Soundtrack composers from Ennio Morricone to Piero Umiliani or Ryuichi Sakamoto to Lalo Schifrin have all used their score opportunities to blend genres into indescribable blends, virtually creating new musical subgenres in the process. Bizarre acid grooves are found alongside choirs, symphonic percussion, eerie drones, field recordings and noise in these composers’ most challenging scores.
This all connects them to the work of Peruvian Luis David Aguilar, a prolific musician and composer who has written music for TV shows, commercials and movies. Aguilar, whose work blends the avant-garde with classical composition and some of Peru’s indigenous traditions, was one of many of Peru’s most experimental film composers, such as Walter Casas and Seiji Asato, who made their mark know in the 1970s. And if you’ve paid attention to the other releases Buh has presided over in recent years, you know that the country had a significant, if previously neglected, experimental music scene at the time.

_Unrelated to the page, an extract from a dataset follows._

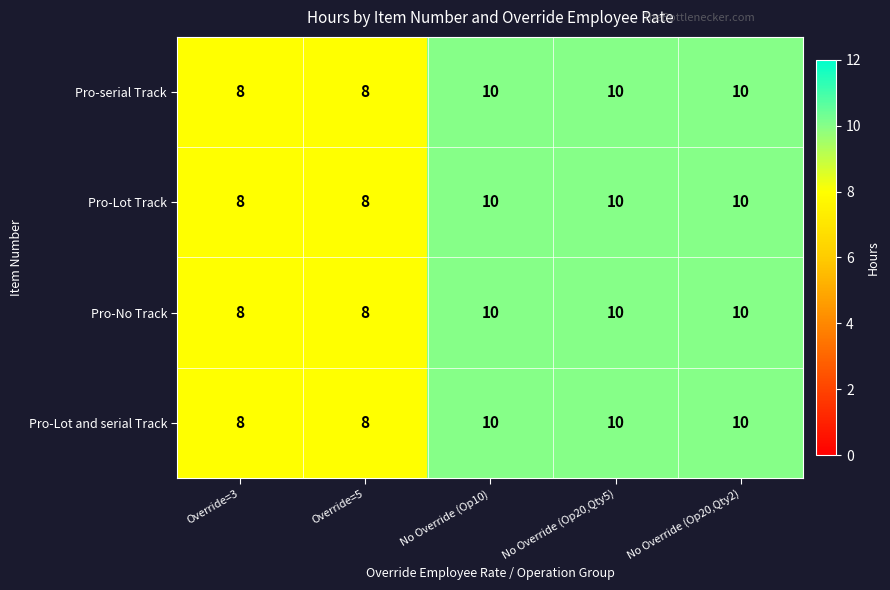

What is the minimum value shown in the chart?

8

Ayahuasca contains three tracks, the first of which is an “El Viento del Ayahuasca” of more than 19 minutes, which served as the basis for the film of the same name, released by the Cuban Institute of Cinematographic Art and Industry (ICAIC ) in 1983. Featuring the National Orchestra and Choir of Cuba, it was apparently performed without rehearsal, which sounds impossible when listening. Tracking the sound journeys into the jungle to connect with a shaman, it reaches lofty heights of full band and choir, but also gives way to solo sections, electronically enhanced piano, unsettling percussion, eerie timpani and swept strings slightly resembling Les Baxter’s. Ritual of the savagealbeit devoid of the hackneyed attempts to capture “the exotic”.

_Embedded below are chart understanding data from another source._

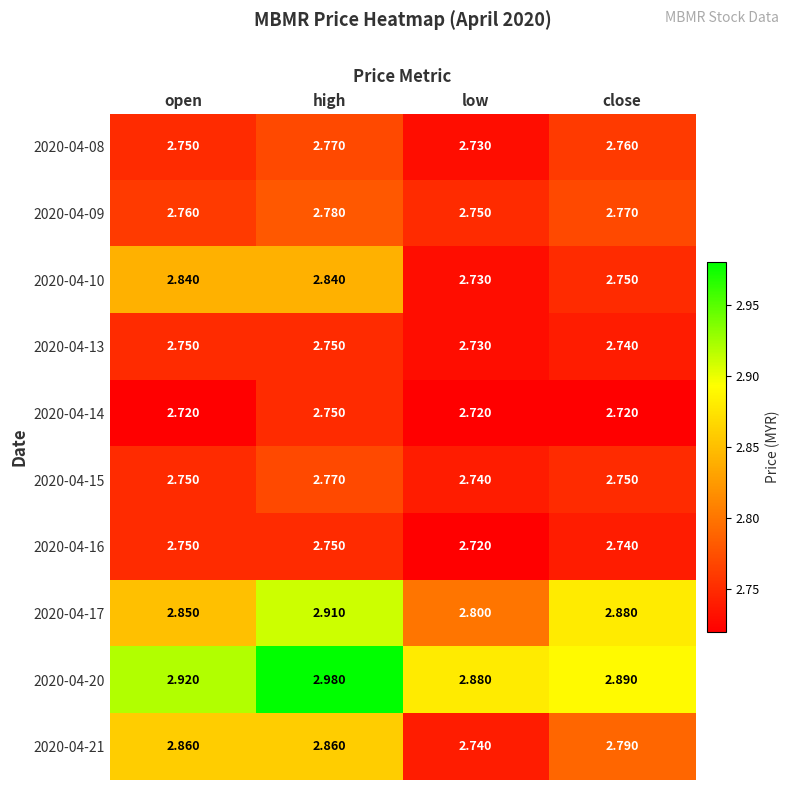

Where is 2020-04-10 nearest to the value 2?

low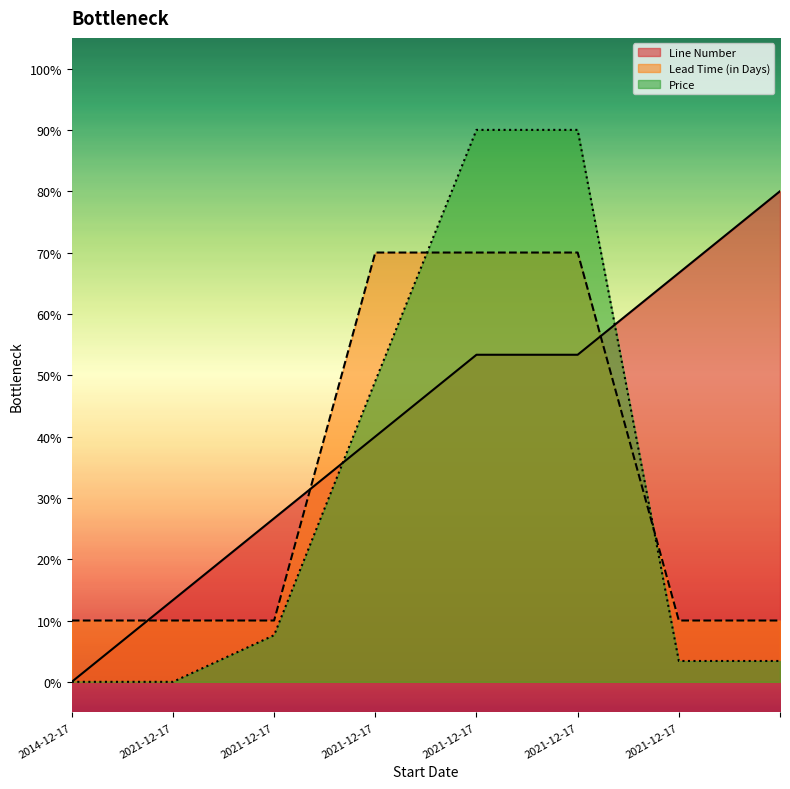

What is the difference between the maximum and minimum values in the Price series?

90.0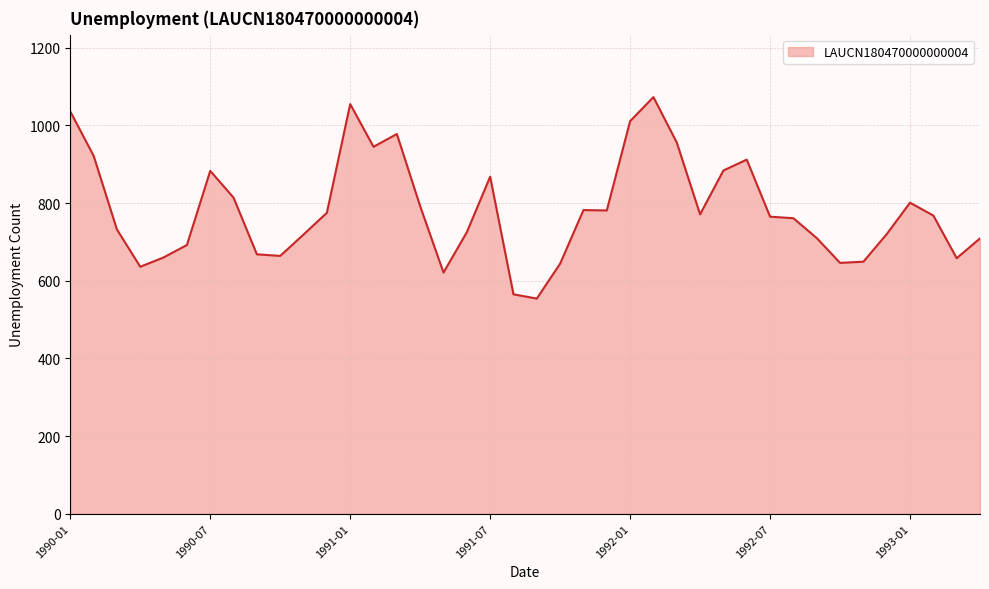

What is the difference between the maximum and minimum values?

519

The most interesting track of the three is “Anónimo Cotidiano”, which features Aguilar’s own analog synth. At 13 minutes, it changes tone constantly but never jarringly, with Aguilar playing spatial blips, soothing drones or counterpoint to Peruvian charango and bombo. Sometimes oddly atonal, sometimes melancholic, it’s ultimately a meditation on what the city of Lima looks like.

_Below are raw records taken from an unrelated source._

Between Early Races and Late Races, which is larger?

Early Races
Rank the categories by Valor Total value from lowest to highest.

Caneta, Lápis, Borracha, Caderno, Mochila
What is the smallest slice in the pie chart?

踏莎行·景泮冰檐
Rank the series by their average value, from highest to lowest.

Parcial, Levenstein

“Los Constructores” is the more conventional “Latin” track here, with driving timpani, anchoring basslines, and piano delivering the melody in the form of punches and flute. What could be considered salsa serves as a type of ballet behind a film featuring the repetitive labor of civil construction workers.
With Ayahuasca, Buh unearths even more music that continues to demonstrate just how rich Peru has been in sound far beyond its better-known Andean rhythms or Afro-influenced coastal dance music. This version also serves as a companion to Men, a Buh 2015 version of music by Aguilar. These two collections serve to rescue his music from obscurity.